Маркс презрительно назвал общественный строй, который мерещился Бакунину и Нечаеву, прекрасным образчиком «казарменного коммунизма», а говоря о «Катехизисе революционера», заметил, что эти «всеразрушительные анархисты» на деле «доводят до крайности буржуазную безнравственность»[20].
Трагическое заблуждение людей, принявших Нечаева за действительного революционера и повиновавшихся его деспотическим распоряжениям, надолго запомнилось обществу и в известной мере скомпрометировало саму идею конспиративной организации.
Действия Нечаева позволили правительству с конца 1869 года начать новые аресты, обыски, преследования печати.
«Шувалов работает неутомимо, — записывал А. В. Никитенко про всесильного шефа жандармов в 1870 году. — Он беспрерывно высылает то того, то другого в отдаленные губернии, забирает людей и сажает их в кутузку — все это секретно. Все в страхе; шпионов несть числа… Сочиняются заговоры по всем правилам полицейского искусства или ничтожным обстоятельствам придаются размеры и характер заговоров».
Один из приемов Щедрина — не только выбивать из рук противника употребляемое им оружие клеветы, но и доказывать, что все эти обвинения справедливы как раз по отношению к тем, кто ими пользуется. Он применил его и на этот раз: в последней, исключенной из журнала по требованию цензуры главе цикла «Итоги» с блеском вскрывается пустопорожность разглагольствований о грозящей обществу анархии, о том, что революционеры собираются «ломать», «разрушать», «уничтожать». По мнению Щедрина, «…те, которые страшных слов не пугаются, а говорят прямо, что ветхое ветхо, негодное не годно, — те вовсе не суть проповедники анархии, но суть ревнители и устроители человеческих судеб». Совсем другое дело поступать так, как их хулители, которые жаждут воспрепятствовать неизбежному и естественному развитию жизни. Действовать, как Угрюм-Бурчеев, пытавшийся запрудить реку, — «значит идти наперекор основным ее (жизни. —
Откуда же берутся «краснощекие пройдохи», которые только добреют да нагуливают жиру в борьбе с «анархией»?

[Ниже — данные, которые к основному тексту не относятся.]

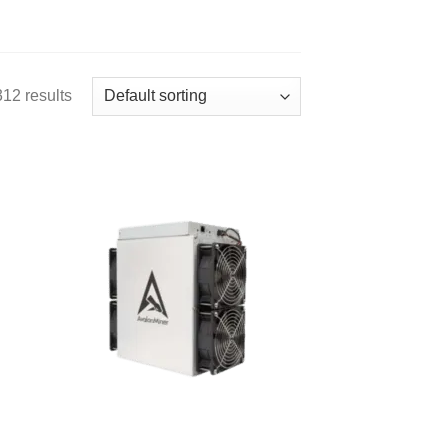
12 results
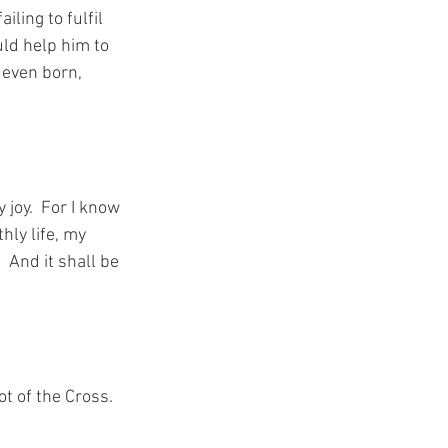
ling to fulfil 
uld help him to 
even born, 
joy.  For I know 
hly life, my 
 And it shall be 
ot of the Cross.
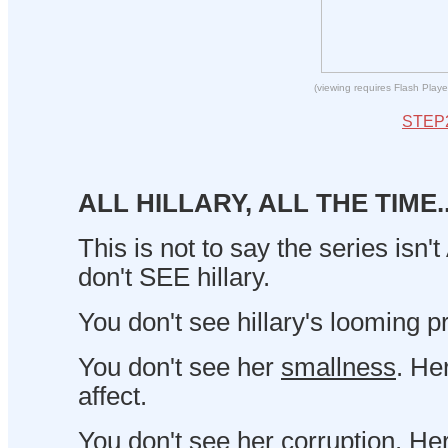
(viewing requires Flash Playe
STEP
ALL HILLARY, ALL THE TIME..
This is not to say the series isn't
don't SEE hillary.
You don't see hillary's looming 
You don't see her
smallness
. He
affect.
You don't see her corruption. Her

Чтобы ответить на этот вопрос, Щедрин виртуозно извлек все сатирические возможности из скандального разграбления, которому подверглись многие местности Средней Азии, когда после завоевания генералом Черняевым в 1865 году Ташкента туда нахлынули орды разорившихся помещиков и чиновного «чернильного племени».
Многие современники сатирика возмущались лишь крайними формами произвола и бесстыжести, с которыми действовали обнаглевшие колонизаторы края.
«Читали вы о том, как полупьяный капитан из Ташкента дрался с полицией, расквасил кой-кому носы, своротил рыла и жалел, что нет под рукой шашки, а то бы снес с плеч дурацкие головы дворников и полицейских?» — спрашивал в одном из писем К. Д. Кавелин.
Щедрин же воспринял ташкентский эпизод как естественное, достигшее в благоприятных условиях особенно внушительных размеров проявление аморальных, хищнических инстинктов правящих классов. Незатухающая алчность дворянства сочеталась со все более разыгрывающимся аппетитом русской буржуазии.
Ташкент под пером Щедрина вырастает в «страну, лежащую всюду, где бьют по зубам и где имеет право гражданственности предание о Макаре, телят не гоняющем». Писатель предупреждает о живучести насилия, воскресающего в истории под разными новыми именами; оно лживо клянется подчас, что выступает на сцену только ради достижения счастья человечества.
Писателя пугает усвоение даже некоторыми прогрессивными общественными течениями порочнейших методов из арсенала прежних правительств. Он имеет в виду не только повадки хищника-капиталиста. Хотя значительная часть очерков о «ташкентцах» появилась еще до процесса нечаевцев, из них ясно, как относился писатель к диктаторским приемам некоторых «революционеров».